I've got the McKesh- they work great.

Kevin P.


----------



## hyewalt34 (May 9, 2004)

Hi All,

As I have written here before, I bought the Tow-n-See Mirrors and think they are great. They cost $27.00 each and you have a choice of regular or convex mirrors. I got the regular. On a recent 2500mi. trip they worked great. I almost bought the McKesh mirrors before I found the Tow-N-See's. I am glad I didn't get them! Way too expensive!

You have to order them from the dealer list on the web-site.

Walter


----------



## dougdogs (Jul 31, 2004)

I wanted a set of telescoping mirrors for my F150.

I went with Schefenacker's (right now just towing my boat)

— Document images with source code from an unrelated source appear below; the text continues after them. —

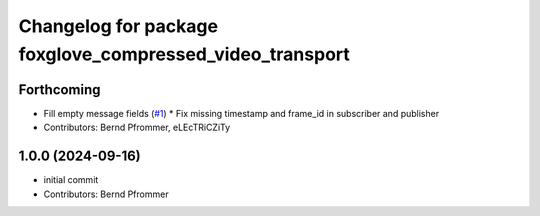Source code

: ^^^^^^^^^^^^^^^^^^^^^^^^^^^^^^^^^^^^^^^^^^^^^^^^^^^^^^^^^
Changelog for package foxglove_compressed_video_transport
^^^^^^^^^^^^^^^^^^^^^^^^^^^^^^^^^^^^^^^^^^^^^^^^^^^^^^^^^

Forthcoming
-----------
* Fill empty message fields (`#1 <https://github.com/ros-misc-utilities/foxglove_compressed_video_transport/issues/1>`_)
  * Fix missing timestamp and frame_id in subscriber and publisher
* Contributors: Bernd Pfrommer, eLEcTRiCZiTy

1.0.0 (2024-09-16)
------------------
* initial commit
* Contributors: Bernd Pfrommer
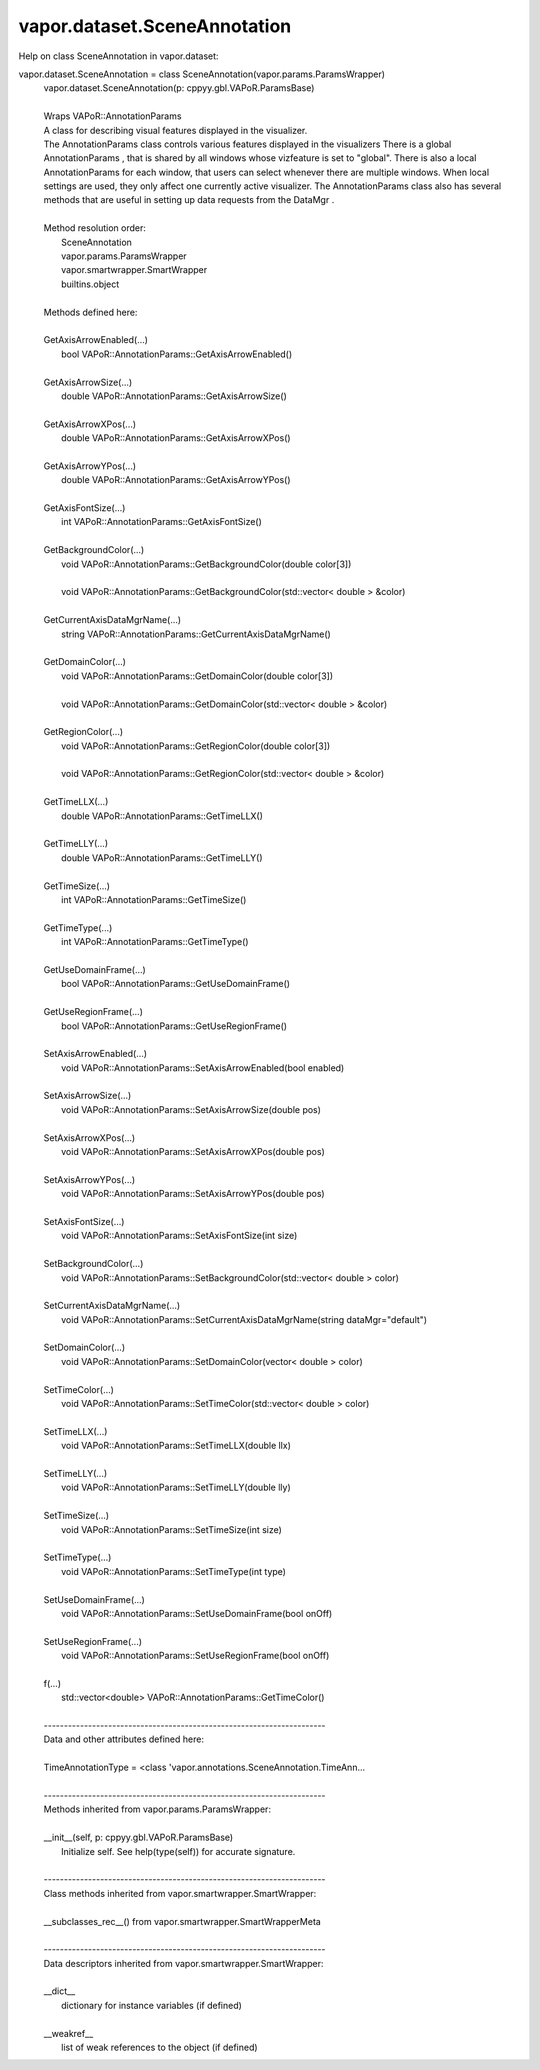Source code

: .. _vapor.dataset.SceneAnnotation:


vapor.dataset.SceneAnnotation
-----------------------------


Help on class SceneAnnotation in vapor.dataset:

vapor.dataset.SceneAnnotation = class SceneAnnotation(vapor.params.ParamsWrapper)
 |  vapor.dataset.SceneAnnotation(p: cppyy.gbl.VAPoR.ParamsBase)
 |  
 |  Wraps VAPoR::AnnotationParams
 |  A class for describing visual features displayed in the visualizer.
 |  The AnnotationParams class controls various features displayed in the visualizers There is a global AnnotationParams , that is shared by all windows whose vizfeature is set to "global". There is also a local AnnotationParams for each window, that users can select whenever there are multiple windows. When local settings are used, they only affect one currently active visualizer. The AnnotationParams class also has several methods that are useful in setting up data requests from the DataMgr .
 |  
 |  Method resolution order:
 |      SceneAnnotation
 |      vapor.params.ParamsWrapper
 |      vapor.smartwrapper.SmartWrapper
 |      builtins.object
 |  
 |  Methods defined here:
 |  
 |  GetAxisArrowEnabled(...)
 |      bool VAPoR::AnnotationParams::GetAxisArrowEnabled()
 |  
 |  GetAxisArrowSize(...)
 |      double VAPoR::AnnotationParams::GetAxisArrowSize()
 |  
 |  GetAxisArrowXPos(...)
 |      double VAPoR::AnnotationParams::GetAxisArrowXPos()
 |  
 |  GetAxisArrowYPos(...)
 |      double VAPoR::AnnotationParams::GetAxisArrowYPos()
 |  
 |  GetAxisFontSize(...)
 |      int VAPoR::AnnotationParams::GetAxisFontSize()
 |  
 |  GetBackgroundColor(...)
 |      void VAPoR::AnnotationParams::GetBackgroundColor(double color[3])
 |      
 |      void VAPoR::AnnotationParams::GetBackgroundColor(std::vector< double > &color)
 |  
 |  GetCurrentAxisDataMgrName(...)
 |      string VAPoR::AnnotationParams::GetCurrentAxisDataMgrName()
 |  
 |  GetDomainColor(...)
 |      void VAPoR::AnnotationParams::GetDomainColor(double color[3])
 |      
 |      void VAPoR::AnnotationParams::GetDomainColor(std::vector< double > &color)
 |  
 |  GetRegionColor(...)
 |      void VAPoR::AnnotationParams::GetRegionColor(double color[3])
 |      
 |      void VAPoR::AnnotationParams::GetRegionColor(std::vector< double > &color)
 |  
 |  GetTimeLLX(...)
 |      double VAPoR::AnnotationParams::GetTimeLLX()
 |  
 |  GetTimeLLY(...)
 |      double VAPoR::AnnotationParams::GetTimeLLY()
 |  
 |  GetTimeSize(...)
 |      int VAPoR::AnnotationParams::GetTimeSize()
 |  
 |  GetTimeType(...)
 |      int VAPoR::AnnotationParams::GetTimeType()
 |  
 |  GetUseDomainFrame(...)
 |      bool VAPoR::AnnotationParams::GetUseDomainFrame()
 |  
 |  GetUseRegionFrame(...)
 |      bool VAPoR::AnnotationParams::GetUseRegionFrame()
 |  
 |  SetAxisArrowEnabled(...)
 |      void VAPoR::AnnotationParams::SetAxisArrowEnabled(bool enabled)
 |  
 |  SetAxisArrowSize(...)
 |      void VAPoR::AnnotationParams::SetAxisArrowSize(double pos)
 |  
 |  SetAxisArrowXPos(...)
 |      void VAPoR::AnnotationParams::SetAxisArrowXPos(double pos)
 |  
 |  SetAxisArrowYPos(...)
 |      void VAPoR::AnnotationParams::SetAxisArrowYPos(double pos)
 |  
 |  SetAxisFontSize(...)
 |      void VAPoR::AnnotationParams::SetAxisFontSize(int size)
 |  
 |  SetBackgroundColor(...)
 |      void VAPoR::AnnotationParams::SetBackgroundColor(std::vector< double > color)
 |  
 |  SetCurrentAxisDataMgrName(...)
 |      void VAPoR::AnnotationParams::SetCurrentAxisDataMgrName(string dataMgr="default")
 |  
 |  SetDomainColor(...)
 |      void VAPoR::AnnotationParams::SetDomainColor(vector< double > color)
 |  
 |  SetTimeColor(...)
 |      void VAPoR::AnnotationParams::SetTimeColor(std::vector< double > color)
 |  
 |  SetTimeLLX(...)
 |      void VAPoR::AnnotationParams::SetTimeLLX(double llx)
 |  
 |  SetTimeLLY(...)
 |      void VAPoR::AnnotationParams::SetTimeLLY(double lly)
 |  
 |  SetTimeSize(...)
 |      void VAPoR::AnnotationParams::SetTimeSize(int size)
 |  
 |  SetTimeType(...)
 |      void VAPoR::AnnotationParams::SetTimeType(int type)
 |  
 |  SetUseDomainFrame(...)
 |      void VAPoR::AnnotationParams::SetUseDomainFrame(bool onOff)
 |  
 |  SetUseRegionFrame(...)
 |      void VAPoR::AnnotationParams::SetUseRegionFrame(bool onOff)
 |  
 |  f(...)
 |      std::vector<double> VAPoR::AnnotationParams::GetTimeColor()
 |  
 |  ----------------------------------------------------------------------
 |  Data and other attributes defined here:
 |  
 |  TimeAnnotationType = <class 'vapor.annotations.SceneAnnotation.TimeAnn...
 |  
 |  ----------------------------------------------------------------------
 |  Methods inherited from vapor.params.ParamsWrapper:
 |  
 |  __init__(self, p: cppyy.gbl.VAPoR.ParamsBase)
 |      Initialize self.  See help(type(self)) for accurate signature.
 |  
 |  ----------------------------------------------------------------------
 |  Class methods inherited from vapor.smartwrapper.SmartWrapper:
 |  
 |  __subclasses_rec__() from vapor.smartwrapper.SmartWrapperMeta
 |  
 |  ----------------------------------------------------------------------
 |  Data descriptors inherited from vapor.smartwrapper.SmartWrapper:
 |  
 |  __dict__
 |      dictionary for instance variables (if defined)
 |  
 |  __weakref__
 |      list of weak references to the object (if defined)

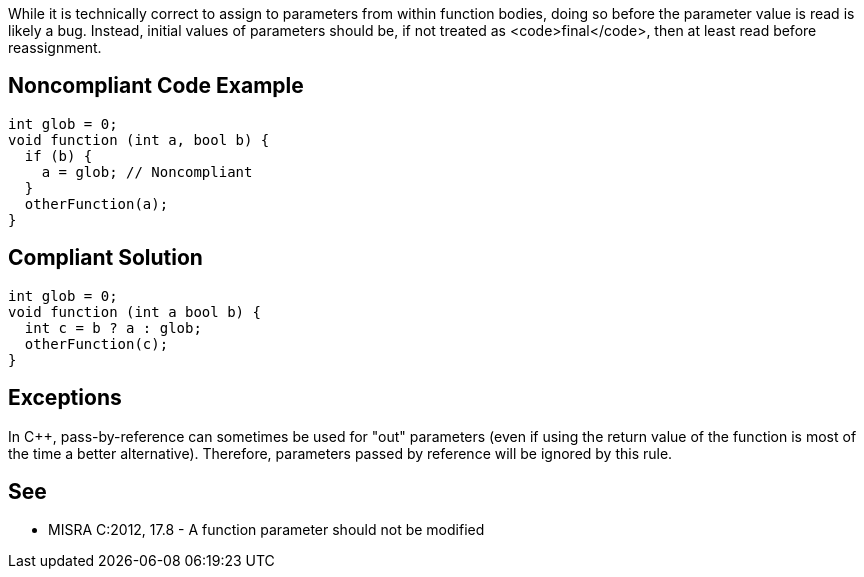 While it is technically correct to assign to parameters from within function bodies, doing so before the parameter value is read is likely a bug. Instead, initial values of parameters should be, if not treated as <code>final</code>, then at least read before reassignment.

== Noncompliant Code Example

----
int glob = 0;
void function (int a, bool b) {
  if (b) {
    a = glob; // Noncompliant
  }
  otherFunction(a);
}
----

== Compliant Solution

----
int glob = 0;
void function (int a bool b) {
  int c = b ? a : glob;
  otherFunction(c);
}
----

== Exceptions

In C++, pass-by-reference can sometimes be used for "out" parameters (even if using the return value of the function is most of the time a better alternative). Therefore, parameters passed by reference will be ignored by this rule.

== See

* MISRA C:2012, 17.8 - A function parameter should not be modified
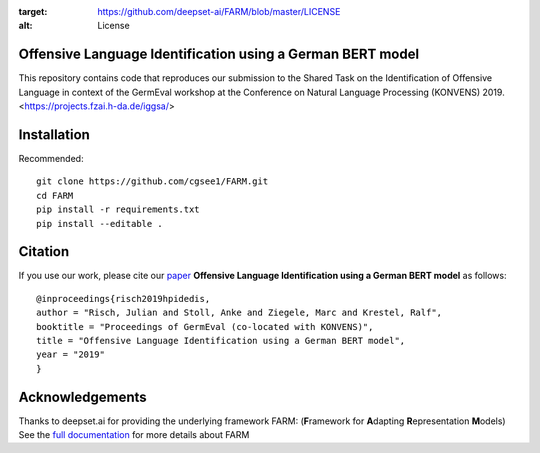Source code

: 
.. image:: https://img.shields.io/github/license/deepset-ai/farm
:target: https://github.com/deepset-ai/FARM/blob/master/LICENSE
:alt: License

Offensive Language Identification using a German BERT model
#############

This repository contains code that reproduces our submission to the Shared Task on the Identification of Offensive Language in context of the GermEval workshop at the Conference on Natural Language Processing (KONVENS) 2019.
<https://projects.fzai.h-da.de/iggsa/>

Installation
#############

Recommended::

    git clone https://github.com/cgsee1/FARM.git
    cd FARM
    pip install -r requirements.txt
    pip install --editable .


Citation
#############
If you use our work, please cite our `paper <https://github.com/cgsee1/FARM/edit/germeval2019/risch2019hpidedis.pdf>`_
**Offensive Language Identification using a German BERT model** as follows::

    @inproceedings{risch2019hpidedis,
    author = "Risch, Julian and Stoll, Anke and Ziegele, Marc and Krestel, Ralf",
    booktitle = "Proceedings of GermEval (co-located with KONVENS)",
    title = "Offensive Language Identification using a German BERT model",
    year = "2019"
    }


Acknowledgements
############
Thanks to deepset.ai for providing the underlying framework FARM: (**F**\ ramework for **A**\ dapting **R**\ epresentation **M**\ odels)
See the `full documentation <https://farm.deepset.ai>`_ for more details about FARM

http://www.ttt-mirror.com/


----------



## Mgonzo2u (Aug 3, 2004)

*hyewalt34,*

So you would recommend the Tow-N-See mirrors I was referencing in the post just prior to yours? I am ready to buy some extendables and just from my research these Tow-N-Sees look like they would serve the exact purpose without much work involved to use them.

Could you please advise as to what company you ended up purchasing them through?


----------



## snsgraham (May 18, 2004)

Are these prone to vibration? It seems to me like they might be with that long shaft being supported at a pivot point. Whatcha say mon??

Scott


----------



## rennerbee (Jul 25, 2004)

We have the CIPA's also. Have not noticed any vibration or loosening. I may not be the one towning, but I sure do use them in the passenger seat...they help me figure out when to tell my wonderful hubby to SLOW DOWN!!


----------



## hyewalt34 (May 9, 2004)

Hi All,

I got them through All American RV. The woman that took my order said that everyone around there has them because they are so good. Mr Horst (the inventor) lives there and comes in to see them. They are on the list of dealers on the Tow-N-See web page. They do not vibrate. What's really nice about them is you just use your power mirror adjustment to adjust them.

Walter


----------



## Mgonzo2u (Aug 3, 2004)

*hyewalt34*,

Thanks for the lead. I will be putting in my order today for a set.

Btw, are you happy with your choice vs the convex style?


----------